What the ...!

iVillage Member
Registered: 02-21-2004
What the ...!
2
Sun, 03-21-2004 - 5:03am
Help me out with this one folks. My DH has been a real jerk for the last month. Refuses to keep up with his stuff around the house and calls names/threatens divorce whenever I ask him to. Flips out when I wake him up to watch our 4YO (he works nights). Has threatened to throw things at me. Is being physical with our son. Typical stuff he has done on several occasions in the past, though certainly from an emotional aspect things are much worse than they have ever been.

I've spent the last month figuring out how I would handle being a single mother of three.

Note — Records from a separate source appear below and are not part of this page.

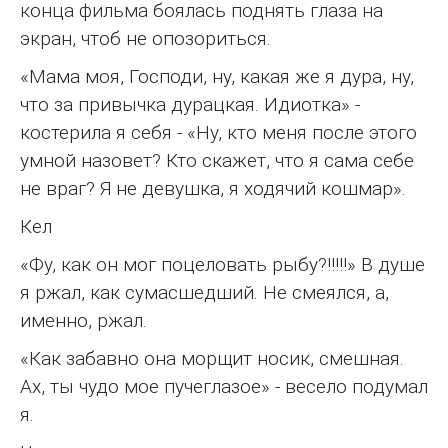
конца фильма боялась поднять глаза на
экран, чтоб не опозориться.
«Мама моя, Господи, ну, какая же я дура, ну,
что за привычка дурацкая. Идиотка» -
костерила я себя - «Ну, кто меня после этого
умной назовет? Кто скажет, что я сама себе
не враг? Я не девушка, я ходячий кошмар».
Кел
«Фу, как он мог поцеловать рыбу?!!!!!» В душе
я ржал, как сумасшедший. Не смеялся, а,
именно, ржал.
«Как забавно она морщит носик, смешная.
Ах, ты чудо мое пучеглазое» - весело подумал
я.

Now, all of the sudden he's decided he "doesn't want to divorce." Wants to make up (have sex, that's my interpretation) Agrees to talk about "our problems" but gets pissed when I point out that he has been nasty and abusive, AGAIN. Seems like he wants me to just forget it and get on with things. I really don't want to this time.

What's up with that?

iVillage Member
Registered: 03-06-2004
In reply to: mgnorth
Sun, 03-21-2004 - 8:57am
It's a cycle watch for the repetition. He'll be nice for awhile, than he won't be as nice but not mean, then he'll start being mean agian, then fight, then nice again. I don't know if this is what you mean but that what it seems to me, I just know from personal experience.
iVillage Member
Registered: 05-28-2003
In reply to: mgnorth
Sun, 03-21-2004 - 9:35am
I agree, it's part of the cycle, and he probably wants something from you. In my experience it's either sex or to stay married. My X still does the same thing. He called last night and apologized for "losing his temper" so many times while we were married, and said that if I ever wanted to talk then I should give him a call. I'm assuming his biggest reasons for this are 1) he can't currently find a woman willing to date him and 2) he has realized how different military life is for the single vs. the married with a family. He lost a LOT of benefits, gets called for duty at the last minute (since he's single he doesn't need as long as notice as someone with a family), and gets sent overseas frequently. So his job would be much easier if he could snag me again. However, he's been making these same comments off and on since we got divorced, and when he was visiting in October he was helping me haul some old furniture to good will, and got so pissed off about something trivial he jumped out of my truck while it was driving. Not being married anymore I just made sure the door got shut and kept driving and left him there which actually felt good <>. So he hasn't actually changed, in most cases it's just all part of the cycle.